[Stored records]

· · · ·

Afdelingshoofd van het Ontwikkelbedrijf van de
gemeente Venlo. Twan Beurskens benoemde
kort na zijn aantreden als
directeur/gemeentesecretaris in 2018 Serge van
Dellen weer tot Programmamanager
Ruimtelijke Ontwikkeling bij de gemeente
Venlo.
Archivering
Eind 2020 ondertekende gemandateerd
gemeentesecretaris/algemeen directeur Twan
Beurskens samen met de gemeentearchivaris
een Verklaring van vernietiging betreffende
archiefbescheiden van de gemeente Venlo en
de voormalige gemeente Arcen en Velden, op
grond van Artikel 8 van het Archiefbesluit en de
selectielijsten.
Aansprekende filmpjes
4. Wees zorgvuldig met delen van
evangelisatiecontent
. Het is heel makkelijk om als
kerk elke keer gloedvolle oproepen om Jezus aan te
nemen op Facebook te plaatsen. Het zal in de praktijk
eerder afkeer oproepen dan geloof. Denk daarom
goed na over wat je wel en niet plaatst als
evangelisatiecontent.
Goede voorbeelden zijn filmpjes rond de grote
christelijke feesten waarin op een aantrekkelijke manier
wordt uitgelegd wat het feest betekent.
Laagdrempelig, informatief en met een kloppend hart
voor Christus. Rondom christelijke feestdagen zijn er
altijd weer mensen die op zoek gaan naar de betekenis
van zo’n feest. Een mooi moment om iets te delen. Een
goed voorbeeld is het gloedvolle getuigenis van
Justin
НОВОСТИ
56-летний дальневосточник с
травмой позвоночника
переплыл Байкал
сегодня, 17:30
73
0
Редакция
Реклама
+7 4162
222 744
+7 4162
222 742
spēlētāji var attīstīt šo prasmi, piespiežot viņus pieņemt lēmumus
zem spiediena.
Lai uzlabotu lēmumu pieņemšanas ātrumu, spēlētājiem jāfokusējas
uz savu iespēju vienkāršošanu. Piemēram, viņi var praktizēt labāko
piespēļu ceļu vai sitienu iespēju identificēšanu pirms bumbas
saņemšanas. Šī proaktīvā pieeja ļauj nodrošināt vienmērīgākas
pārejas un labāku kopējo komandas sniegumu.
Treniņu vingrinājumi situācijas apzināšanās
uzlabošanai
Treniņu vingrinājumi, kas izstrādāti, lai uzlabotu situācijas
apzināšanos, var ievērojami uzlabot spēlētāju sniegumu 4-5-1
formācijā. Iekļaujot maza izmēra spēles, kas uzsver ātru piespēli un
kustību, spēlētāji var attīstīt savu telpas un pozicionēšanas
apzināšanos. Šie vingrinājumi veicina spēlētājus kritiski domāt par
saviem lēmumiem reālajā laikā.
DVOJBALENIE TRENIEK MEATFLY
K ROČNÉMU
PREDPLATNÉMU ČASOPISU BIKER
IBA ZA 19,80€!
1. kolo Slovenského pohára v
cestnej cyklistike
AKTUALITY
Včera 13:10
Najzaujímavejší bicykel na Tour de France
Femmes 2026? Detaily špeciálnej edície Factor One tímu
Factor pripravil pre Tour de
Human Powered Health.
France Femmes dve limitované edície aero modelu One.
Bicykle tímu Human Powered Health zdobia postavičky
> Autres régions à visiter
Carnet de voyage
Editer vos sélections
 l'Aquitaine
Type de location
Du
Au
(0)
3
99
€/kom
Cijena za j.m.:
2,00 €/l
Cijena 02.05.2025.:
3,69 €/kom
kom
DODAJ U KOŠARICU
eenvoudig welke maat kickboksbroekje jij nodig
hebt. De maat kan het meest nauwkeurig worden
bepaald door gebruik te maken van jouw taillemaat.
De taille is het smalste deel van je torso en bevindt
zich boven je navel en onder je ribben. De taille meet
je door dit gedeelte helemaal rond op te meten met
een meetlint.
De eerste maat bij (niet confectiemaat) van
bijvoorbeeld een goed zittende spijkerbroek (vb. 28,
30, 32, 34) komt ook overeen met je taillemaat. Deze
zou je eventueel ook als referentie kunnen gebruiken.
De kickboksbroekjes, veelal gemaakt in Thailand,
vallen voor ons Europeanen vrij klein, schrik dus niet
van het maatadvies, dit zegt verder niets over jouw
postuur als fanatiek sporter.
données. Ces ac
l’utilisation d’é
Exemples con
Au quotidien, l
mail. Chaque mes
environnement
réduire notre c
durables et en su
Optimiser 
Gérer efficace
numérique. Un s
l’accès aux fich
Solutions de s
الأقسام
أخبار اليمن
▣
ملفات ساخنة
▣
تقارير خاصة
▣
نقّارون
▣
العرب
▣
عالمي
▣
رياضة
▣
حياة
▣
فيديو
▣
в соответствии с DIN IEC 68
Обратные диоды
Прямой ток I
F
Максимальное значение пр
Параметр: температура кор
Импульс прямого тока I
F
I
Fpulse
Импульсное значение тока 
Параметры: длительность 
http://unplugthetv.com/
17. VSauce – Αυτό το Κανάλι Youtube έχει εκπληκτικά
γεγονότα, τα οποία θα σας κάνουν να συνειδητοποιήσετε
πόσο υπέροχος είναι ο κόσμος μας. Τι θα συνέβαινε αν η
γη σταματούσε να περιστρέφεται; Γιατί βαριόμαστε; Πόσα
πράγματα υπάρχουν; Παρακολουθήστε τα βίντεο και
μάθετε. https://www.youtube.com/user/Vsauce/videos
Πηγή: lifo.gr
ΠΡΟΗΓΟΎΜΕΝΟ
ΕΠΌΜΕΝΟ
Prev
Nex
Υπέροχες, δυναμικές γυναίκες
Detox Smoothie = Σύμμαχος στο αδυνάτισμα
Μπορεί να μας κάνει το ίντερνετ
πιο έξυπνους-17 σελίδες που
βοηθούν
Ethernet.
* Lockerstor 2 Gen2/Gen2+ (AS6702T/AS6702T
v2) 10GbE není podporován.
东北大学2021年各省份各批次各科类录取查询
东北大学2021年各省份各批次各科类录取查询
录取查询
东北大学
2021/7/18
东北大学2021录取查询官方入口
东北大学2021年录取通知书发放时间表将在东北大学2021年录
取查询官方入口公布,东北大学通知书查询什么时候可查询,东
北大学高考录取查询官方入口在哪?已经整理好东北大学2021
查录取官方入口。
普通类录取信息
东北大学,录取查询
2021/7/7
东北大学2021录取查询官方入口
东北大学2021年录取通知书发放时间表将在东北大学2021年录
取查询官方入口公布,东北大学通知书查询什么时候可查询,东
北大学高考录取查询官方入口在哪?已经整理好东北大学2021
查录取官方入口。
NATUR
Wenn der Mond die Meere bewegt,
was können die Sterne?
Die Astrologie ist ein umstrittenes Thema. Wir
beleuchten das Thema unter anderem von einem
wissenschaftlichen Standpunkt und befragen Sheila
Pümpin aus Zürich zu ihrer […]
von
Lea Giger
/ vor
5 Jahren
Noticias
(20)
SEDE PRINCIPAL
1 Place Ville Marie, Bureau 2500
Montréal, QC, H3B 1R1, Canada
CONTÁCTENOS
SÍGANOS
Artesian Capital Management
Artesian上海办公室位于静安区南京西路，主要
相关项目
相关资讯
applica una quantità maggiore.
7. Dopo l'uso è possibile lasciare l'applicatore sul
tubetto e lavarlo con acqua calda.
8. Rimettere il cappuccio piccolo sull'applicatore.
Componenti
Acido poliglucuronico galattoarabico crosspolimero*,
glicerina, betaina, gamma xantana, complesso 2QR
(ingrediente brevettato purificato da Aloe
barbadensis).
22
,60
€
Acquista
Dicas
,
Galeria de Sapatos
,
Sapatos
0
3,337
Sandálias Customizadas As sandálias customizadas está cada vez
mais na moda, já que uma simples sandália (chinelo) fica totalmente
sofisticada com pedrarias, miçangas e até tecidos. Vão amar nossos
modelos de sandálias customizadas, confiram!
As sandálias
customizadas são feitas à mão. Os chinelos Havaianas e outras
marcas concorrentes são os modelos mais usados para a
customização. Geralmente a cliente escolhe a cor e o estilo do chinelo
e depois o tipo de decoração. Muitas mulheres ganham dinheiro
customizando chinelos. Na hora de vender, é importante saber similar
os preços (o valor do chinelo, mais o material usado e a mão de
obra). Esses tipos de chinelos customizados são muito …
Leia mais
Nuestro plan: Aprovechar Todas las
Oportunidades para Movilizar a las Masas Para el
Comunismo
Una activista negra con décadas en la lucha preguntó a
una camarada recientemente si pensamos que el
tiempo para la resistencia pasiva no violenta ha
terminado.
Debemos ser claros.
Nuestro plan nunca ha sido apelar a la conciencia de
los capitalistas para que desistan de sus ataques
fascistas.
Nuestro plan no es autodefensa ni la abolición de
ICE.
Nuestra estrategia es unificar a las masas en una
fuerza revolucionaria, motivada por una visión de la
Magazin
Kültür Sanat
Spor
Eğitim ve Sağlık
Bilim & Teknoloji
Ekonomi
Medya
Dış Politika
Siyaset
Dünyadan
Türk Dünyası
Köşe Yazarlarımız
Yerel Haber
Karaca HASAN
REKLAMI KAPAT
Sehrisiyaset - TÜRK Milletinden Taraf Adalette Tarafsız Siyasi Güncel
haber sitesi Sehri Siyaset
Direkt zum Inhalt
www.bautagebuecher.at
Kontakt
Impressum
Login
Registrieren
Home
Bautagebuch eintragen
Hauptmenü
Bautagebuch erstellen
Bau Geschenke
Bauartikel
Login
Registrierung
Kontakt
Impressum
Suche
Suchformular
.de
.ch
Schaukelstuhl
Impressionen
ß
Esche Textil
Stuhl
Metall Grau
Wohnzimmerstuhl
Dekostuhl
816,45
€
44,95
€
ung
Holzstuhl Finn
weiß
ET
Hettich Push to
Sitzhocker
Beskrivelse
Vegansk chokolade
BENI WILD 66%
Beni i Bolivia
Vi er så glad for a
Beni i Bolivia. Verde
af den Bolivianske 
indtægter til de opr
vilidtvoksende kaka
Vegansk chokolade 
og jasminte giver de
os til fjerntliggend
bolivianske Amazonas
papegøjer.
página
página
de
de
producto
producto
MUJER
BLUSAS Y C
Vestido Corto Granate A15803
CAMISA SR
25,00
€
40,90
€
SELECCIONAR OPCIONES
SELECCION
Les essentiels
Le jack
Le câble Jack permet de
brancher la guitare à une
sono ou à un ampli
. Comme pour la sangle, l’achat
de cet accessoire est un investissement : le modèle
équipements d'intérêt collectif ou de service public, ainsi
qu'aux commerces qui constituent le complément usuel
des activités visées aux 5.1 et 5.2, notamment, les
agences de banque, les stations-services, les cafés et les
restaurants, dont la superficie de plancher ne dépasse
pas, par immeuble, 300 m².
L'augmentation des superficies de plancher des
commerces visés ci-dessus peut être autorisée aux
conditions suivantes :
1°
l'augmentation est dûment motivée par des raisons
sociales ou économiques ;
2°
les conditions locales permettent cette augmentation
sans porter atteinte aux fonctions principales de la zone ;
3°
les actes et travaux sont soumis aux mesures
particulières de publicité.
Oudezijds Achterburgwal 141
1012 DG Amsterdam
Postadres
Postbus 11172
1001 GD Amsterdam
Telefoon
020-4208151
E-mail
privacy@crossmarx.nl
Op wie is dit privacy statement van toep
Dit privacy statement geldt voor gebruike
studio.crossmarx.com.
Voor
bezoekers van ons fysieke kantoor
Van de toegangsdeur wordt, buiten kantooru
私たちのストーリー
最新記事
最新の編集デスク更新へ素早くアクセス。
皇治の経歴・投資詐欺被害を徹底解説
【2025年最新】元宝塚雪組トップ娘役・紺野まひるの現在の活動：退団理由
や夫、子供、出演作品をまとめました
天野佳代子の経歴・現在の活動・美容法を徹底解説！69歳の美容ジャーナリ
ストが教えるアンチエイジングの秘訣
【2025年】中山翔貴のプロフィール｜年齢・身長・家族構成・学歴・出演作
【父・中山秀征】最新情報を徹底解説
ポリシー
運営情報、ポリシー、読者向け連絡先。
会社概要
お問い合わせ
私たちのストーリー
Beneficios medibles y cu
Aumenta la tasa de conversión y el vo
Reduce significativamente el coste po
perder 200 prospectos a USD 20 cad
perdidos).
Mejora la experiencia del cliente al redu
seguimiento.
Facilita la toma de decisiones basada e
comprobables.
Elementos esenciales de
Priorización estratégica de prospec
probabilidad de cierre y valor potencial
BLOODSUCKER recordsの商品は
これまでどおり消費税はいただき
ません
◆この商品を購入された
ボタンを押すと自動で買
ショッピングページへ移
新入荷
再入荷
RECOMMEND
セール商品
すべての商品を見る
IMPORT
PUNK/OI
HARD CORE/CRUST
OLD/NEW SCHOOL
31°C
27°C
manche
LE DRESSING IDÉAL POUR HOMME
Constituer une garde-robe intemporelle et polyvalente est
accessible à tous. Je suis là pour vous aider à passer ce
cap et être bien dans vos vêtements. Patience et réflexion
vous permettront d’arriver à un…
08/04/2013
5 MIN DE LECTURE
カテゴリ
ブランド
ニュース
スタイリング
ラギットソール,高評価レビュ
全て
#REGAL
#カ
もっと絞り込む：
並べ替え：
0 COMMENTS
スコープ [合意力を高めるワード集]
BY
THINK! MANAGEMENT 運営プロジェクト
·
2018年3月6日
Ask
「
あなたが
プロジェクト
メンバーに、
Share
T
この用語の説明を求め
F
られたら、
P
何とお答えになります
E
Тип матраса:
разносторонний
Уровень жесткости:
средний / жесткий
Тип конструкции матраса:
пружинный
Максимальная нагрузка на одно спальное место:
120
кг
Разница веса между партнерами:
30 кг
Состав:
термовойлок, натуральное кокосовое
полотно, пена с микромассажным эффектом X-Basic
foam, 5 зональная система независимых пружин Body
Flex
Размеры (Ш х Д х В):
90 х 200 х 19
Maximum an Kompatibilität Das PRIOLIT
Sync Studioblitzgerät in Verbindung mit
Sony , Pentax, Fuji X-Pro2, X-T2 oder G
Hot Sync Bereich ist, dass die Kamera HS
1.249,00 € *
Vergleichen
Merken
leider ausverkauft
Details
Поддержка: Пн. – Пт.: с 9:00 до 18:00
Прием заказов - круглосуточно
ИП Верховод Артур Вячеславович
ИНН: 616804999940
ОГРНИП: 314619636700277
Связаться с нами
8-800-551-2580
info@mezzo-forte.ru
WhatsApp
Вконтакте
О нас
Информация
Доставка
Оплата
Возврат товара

· · · ·

Task goal: Each line of the entries that holds "Thema" should be counted, and only the total given.

Task result: 2